- [Text shown]:

* begin *

# Co-Witness of AMERIGLO Tall Sights, Using Holosun HE507C-GR-X2, on GLOCK G19 Gen5 MOS



## Roemer_SKY (9 mo ago)

Howdy everyone, hope you’re doing pretty good, new User here.

I’m pretty new to GLOCKs and shooting in general, and currently doing some research, so bear with me if I have any misconceptions or make mistakes, I’m still learning.

Anyway, so I recently came across the Holosun HE507C-GR-X2 with ACSS Vulcan Green Reticle (Holosun HE507C-GR-X2 Pistol Green Dot Sight - ACSS® Vulcan™ Reticle), and decided I want to run it on a G19 Gen5 MOS in the future (as mentioned earlier, doing my research ATM), with the factory-provided MOS Adapter Plate for RMR (bearing in mind the HE507C-GR-X2 shares the same footprint as the RMR).

I also decided to use some Suppressor Height Sights, and settled down with three Optic Compatible U-Notch Serrated Rear Sights from AMERIGLO: GL-420-451, GL-420-415, and GL-420-395. So far, I was only able to find the matching Front Sight Height for the .451, which would be .365.

It’s worth mentioning also that I’m looking for a lower 1/3 co-witness (or a tad higher one), while still being able to profit from the U-Notch without changing the presentation of the Pistol, or, should that cannot be attained, a lower 1/3 co-witness with the U-Notch partially covered, so to speak, by the deck of the Optic, so I can obtain a clear view of the U-Notch changing the presentation of the Pistol. I’m basically looking for a sight picture similar to this one, but with a U-Notch instead: https://www.thefirearmblog.com/blog/wp-content/uploads/2016/10/IMG_4325-1.jpg

The sight picture above belongs to the AMERIGLO Hackathorn Night Sight Set, which is low-profile, Serrated, and with a Tritium Front Sight with Orange Outline (exactly what I am looking for on my Sights), and is the closest to what I am searching, but in addition, to be Suppressor-Height, have a U-Notch instead (as mentioned earlier), and provide a lower 1/3 or tad higher co-witness that does not cover the chevron of the Optic, while still profiting from a clear picture for the U-Notch without changing the presentation of the Pistol (or a clear picture by changing the presentation, if the former cannot be done, as mentioned before).

If someone runs the GL-420-451, GL-420-415, or GL-420-395 with their size-corresponding Front Sights, alongside the HE507C, with the MOS RMR Adapter Plate, I’d be glad if he/she could provide a picture(s), to have a clearer image in my mind. It would be great if someone, also, could share the Front Sight Height for the .415 and .395 Rear Sights I mentioned.

Thanks all for reading, and have a great day.


----------

* end *

- [Given request]:
According to the forum post above, which front sight height matches the GL-420-451 rear sight?

- [Provided information]:
* begin *

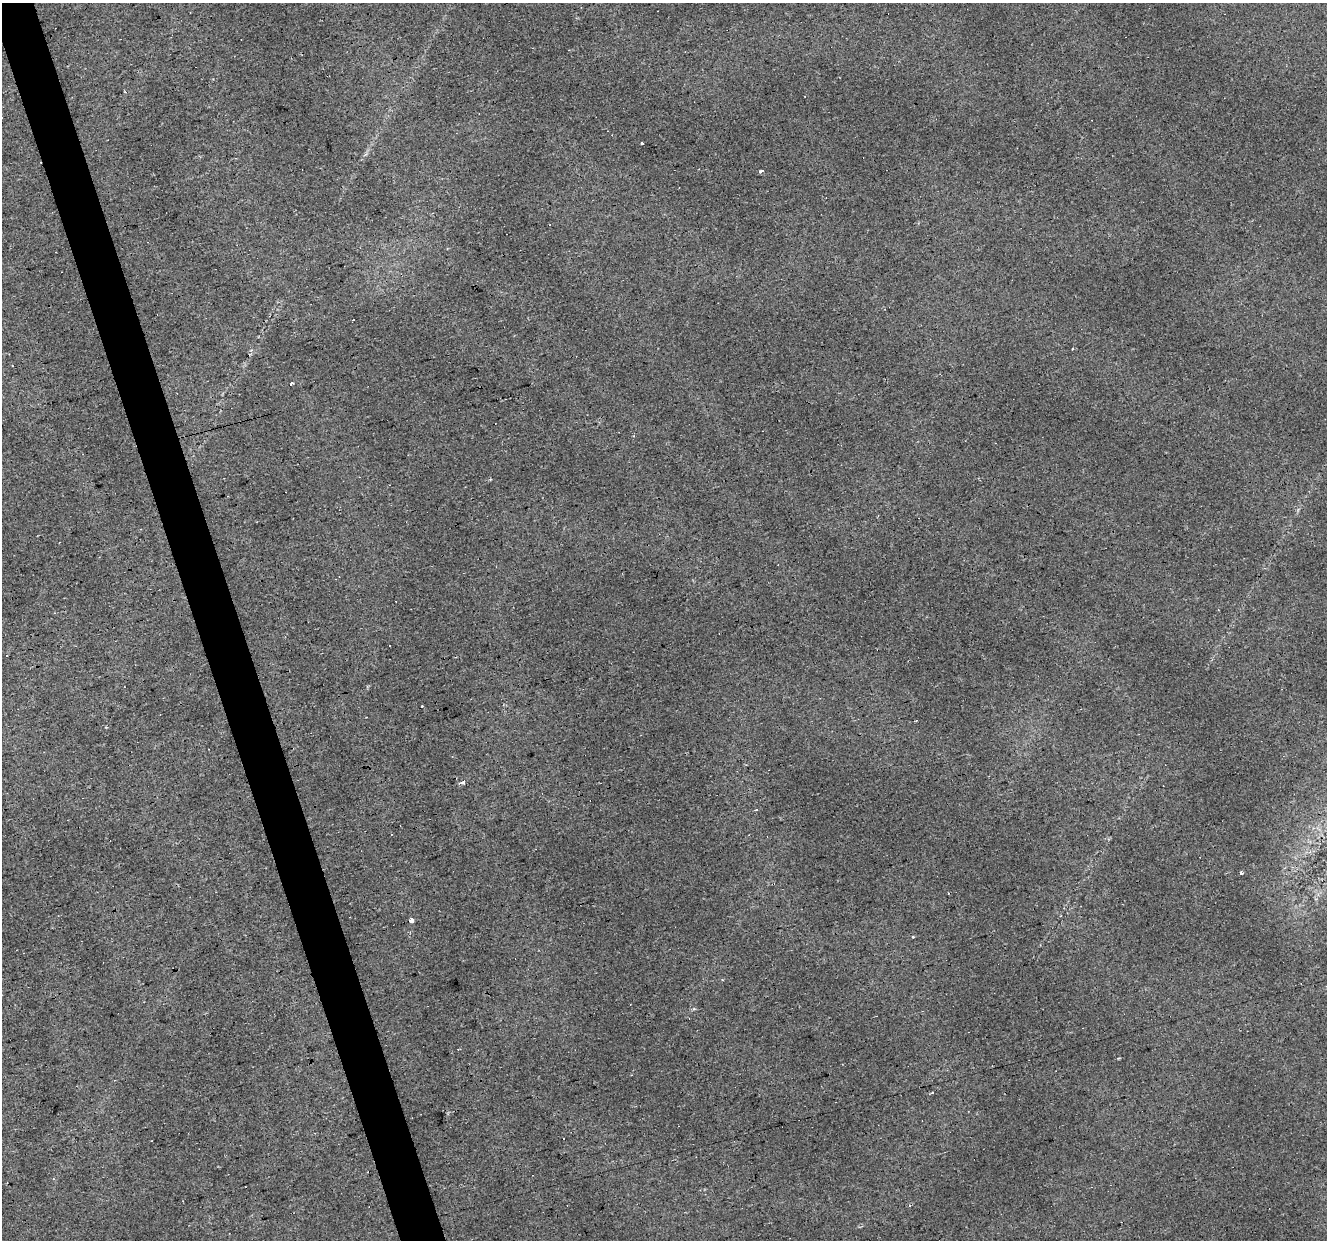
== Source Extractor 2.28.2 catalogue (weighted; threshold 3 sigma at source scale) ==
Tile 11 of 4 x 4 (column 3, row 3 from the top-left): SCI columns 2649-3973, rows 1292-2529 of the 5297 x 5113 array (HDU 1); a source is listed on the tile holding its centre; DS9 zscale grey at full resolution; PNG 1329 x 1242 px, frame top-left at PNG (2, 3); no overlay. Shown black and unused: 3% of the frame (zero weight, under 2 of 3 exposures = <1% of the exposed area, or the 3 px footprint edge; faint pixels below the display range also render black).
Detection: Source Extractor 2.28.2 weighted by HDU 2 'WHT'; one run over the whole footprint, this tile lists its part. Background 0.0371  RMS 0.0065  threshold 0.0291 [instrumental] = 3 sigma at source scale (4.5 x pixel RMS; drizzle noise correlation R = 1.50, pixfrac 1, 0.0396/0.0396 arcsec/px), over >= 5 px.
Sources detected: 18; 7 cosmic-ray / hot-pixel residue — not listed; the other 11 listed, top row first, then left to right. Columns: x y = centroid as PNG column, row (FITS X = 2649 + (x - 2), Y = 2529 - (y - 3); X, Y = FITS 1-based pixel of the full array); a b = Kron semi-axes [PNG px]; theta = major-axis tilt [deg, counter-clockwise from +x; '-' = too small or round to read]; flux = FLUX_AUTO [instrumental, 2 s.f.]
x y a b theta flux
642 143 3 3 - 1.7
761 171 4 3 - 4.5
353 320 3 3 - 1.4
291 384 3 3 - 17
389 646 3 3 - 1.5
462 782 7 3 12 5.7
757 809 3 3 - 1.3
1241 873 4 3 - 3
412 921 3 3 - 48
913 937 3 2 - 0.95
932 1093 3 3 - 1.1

* end *

- [Complete output]:
.365